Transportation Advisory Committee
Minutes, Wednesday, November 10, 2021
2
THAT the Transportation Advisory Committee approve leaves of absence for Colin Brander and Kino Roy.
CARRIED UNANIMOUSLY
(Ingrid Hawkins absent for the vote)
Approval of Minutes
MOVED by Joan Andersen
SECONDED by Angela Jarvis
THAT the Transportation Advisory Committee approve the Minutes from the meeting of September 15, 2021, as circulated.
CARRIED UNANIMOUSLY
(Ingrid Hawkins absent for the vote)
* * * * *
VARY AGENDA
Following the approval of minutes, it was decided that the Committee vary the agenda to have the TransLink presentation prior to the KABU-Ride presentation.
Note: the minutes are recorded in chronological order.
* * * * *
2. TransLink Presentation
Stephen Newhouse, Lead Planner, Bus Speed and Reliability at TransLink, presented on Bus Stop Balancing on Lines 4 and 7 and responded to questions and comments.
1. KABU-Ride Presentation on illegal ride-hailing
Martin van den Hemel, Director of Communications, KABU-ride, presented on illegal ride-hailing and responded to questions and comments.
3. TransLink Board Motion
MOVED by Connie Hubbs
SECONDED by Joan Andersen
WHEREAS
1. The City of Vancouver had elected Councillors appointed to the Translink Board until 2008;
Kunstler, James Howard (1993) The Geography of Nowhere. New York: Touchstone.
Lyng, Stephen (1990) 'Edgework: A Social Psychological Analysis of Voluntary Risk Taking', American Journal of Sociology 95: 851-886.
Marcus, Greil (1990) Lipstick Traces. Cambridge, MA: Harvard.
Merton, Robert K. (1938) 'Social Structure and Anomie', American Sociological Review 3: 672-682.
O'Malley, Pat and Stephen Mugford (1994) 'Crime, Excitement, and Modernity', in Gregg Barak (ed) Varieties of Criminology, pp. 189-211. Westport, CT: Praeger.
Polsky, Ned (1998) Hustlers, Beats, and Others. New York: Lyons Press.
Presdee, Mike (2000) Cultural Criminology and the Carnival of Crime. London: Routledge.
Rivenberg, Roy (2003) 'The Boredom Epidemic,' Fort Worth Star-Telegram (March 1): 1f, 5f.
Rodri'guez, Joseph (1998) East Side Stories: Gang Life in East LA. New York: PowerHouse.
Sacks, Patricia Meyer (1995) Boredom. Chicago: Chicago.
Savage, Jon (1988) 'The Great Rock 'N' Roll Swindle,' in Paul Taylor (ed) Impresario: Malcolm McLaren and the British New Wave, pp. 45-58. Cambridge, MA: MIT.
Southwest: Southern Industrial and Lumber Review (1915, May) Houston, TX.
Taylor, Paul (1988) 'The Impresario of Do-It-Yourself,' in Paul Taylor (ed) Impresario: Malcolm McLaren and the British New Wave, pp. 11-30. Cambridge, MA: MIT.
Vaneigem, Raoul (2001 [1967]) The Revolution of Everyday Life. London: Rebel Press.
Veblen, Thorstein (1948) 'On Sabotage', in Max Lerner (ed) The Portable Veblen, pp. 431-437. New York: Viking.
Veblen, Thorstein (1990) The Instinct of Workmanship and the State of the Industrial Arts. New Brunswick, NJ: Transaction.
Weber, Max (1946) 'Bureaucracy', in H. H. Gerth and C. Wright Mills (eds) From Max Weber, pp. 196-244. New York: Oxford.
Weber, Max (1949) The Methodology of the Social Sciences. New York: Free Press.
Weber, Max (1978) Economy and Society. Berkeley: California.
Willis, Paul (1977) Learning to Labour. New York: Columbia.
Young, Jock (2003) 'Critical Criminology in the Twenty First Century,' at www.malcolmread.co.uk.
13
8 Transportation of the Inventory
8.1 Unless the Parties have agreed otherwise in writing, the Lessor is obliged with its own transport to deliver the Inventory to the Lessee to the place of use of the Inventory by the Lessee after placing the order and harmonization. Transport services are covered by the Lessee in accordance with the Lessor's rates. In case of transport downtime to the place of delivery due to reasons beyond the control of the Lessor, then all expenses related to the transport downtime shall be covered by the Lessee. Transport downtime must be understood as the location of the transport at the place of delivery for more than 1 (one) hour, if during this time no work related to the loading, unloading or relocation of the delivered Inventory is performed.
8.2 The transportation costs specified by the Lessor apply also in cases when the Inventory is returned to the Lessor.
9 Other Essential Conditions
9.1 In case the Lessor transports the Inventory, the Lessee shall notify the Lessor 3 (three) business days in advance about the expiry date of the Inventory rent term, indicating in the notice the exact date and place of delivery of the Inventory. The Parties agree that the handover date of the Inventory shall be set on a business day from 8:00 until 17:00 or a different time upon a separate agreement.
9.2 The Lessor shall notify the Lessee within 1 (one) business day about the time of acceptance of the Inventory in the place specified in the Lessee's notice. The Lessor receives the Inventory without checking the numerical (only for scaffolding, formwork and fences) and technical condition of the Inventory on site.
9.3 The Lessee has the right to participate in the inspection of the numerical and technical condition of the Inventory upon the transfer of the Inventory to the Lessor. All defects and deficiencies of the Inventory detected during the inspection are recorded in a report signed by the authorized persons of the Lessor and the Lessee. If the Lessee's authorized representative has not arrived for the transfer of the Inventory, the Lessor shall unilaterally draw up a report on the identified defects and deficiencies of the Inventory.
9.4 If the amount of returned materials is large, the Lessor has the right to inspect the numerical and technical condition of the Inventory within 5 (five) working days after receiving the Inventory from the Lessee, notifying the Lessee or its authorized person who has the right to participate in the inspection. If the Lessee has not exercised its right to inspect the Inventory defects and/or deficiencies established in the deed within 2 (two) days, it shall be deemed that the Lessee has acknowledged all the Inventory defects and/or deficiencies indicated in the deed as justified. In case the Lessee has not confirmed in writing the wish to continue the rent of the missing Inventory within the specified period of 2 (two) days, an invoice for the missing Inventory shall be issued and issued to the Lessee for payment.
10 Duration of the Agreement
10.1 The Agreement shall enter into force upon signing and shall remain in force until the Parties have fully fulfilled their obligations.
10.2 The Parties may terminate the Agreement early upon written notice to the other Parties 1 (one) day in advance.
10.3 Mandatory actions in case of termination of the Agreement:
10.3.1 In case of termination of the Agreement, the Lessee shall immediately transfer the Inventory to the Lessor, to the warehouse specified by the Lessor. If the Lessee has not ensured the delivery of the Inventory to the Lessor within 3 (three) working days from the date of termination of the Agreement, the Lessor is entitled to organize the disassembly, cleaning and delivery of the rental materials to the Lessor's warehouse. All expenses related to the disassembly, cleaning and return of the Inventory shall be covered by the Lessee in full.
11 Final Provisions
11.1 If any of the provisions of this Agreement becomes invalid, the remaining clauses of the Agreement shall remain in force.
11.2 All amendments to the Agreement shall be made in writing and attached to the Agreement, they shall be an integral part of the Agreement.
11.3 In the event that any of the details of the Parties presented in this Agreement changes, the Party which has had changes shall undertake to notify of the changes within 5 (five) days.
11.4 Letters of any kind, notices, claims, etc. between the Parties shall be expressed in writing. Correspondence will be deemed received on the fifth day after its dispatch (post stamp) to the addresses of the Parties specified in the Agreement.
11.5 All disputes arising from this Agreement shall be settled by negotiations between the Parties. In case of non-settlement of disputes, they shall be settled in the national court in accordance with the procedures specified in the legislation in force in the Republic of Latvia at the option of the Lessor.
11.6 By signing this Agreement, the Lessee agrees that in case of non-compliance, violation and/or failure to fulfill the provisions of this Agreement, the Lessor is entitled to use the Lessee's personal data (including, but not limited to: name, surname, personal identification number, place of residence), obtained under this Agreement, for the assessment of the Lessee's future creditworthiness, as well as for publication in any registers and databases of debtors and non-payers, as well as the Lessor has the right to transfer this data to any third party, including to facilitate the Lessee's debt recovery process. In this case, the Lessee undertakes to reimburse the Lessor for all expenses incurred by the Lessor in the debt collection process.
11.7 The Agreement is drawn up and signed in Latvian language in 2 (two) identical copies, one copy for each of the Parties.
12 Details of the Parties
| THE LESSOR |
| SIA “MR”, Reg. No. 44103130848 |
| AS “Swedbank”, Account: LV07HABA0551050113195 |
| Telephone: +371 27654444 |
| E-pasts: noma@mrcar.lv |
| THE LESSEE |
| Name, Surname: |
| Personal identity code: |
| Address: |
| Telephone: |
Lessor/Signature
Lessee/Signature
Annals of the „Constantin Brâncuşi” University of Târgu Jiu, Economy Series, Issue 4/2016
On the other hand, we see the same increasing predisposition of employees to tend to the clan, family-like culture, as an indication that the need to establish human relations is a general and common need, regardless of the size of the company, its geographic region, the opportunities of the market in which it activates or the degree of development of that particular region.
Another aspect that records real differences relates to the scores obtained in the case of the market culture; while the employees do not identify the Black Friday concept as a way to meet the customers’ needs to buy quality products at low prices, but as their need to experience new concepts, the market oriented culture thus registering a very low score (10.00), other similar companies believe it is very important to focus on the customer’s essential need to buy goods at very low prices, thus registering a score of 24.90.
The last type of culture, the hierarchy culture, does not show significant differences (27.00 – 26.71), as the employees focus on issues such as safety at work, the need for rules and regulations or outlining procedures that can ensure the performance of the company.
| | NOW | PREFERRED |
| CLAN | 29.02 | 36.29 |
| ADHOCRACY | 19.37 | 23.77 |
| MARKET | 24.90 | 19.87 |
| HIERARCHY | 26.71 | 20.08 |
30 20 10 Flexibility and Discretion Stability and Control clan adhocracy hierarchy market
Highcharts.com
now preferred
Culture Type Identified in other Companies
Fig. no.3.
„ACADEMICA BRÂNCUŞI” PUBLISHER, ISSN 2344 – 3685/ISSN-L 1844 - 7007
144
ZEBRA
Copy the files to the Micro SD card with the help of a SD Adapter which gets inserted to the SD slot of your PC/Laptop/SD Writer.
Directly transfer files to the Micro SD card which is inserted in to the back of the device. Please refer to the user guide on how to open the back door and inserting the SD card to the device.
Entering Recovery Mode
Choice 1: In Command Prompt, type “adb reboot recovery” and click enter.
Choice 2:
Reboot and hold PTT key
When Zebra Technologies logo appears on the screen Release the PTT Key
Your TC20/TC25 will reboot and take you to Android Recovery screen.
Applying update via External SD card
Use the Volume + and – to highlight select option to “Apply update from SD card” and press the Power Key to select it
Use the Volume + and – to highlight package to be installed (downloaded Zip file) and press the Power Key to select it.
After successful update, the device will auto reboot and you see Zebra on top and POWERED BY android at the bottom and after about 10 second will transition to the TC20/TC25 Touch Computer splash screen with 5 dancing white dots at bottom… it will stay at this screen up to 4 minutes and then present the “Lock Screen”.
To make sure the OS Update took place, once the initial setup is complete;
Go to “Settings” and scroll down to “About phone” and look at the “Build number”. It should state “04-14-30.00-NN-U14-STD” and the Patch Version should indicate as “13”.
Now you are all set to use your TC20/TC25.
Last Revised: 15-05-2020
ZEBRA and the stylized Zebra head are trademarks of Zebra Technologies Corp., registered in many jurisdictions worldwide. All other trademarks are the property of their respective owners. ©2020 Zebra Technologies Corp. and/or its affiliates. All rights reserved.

----

Problem: Search the listing above for the string "Social" and return each line it appears on.

Task output:
Lyng, Stephen (1990) 'Edgework: A Social Psychological Analysis of Voluntary Risk Taking', American Journal of Sociology 95: 851-886.
Merton, Robert K. (1938) 'Social Structure and Anomie', American Sociological Review 3: 672-682.
Weber, Max (1949) The Methodology of the Social Sciences. New York: Free Press.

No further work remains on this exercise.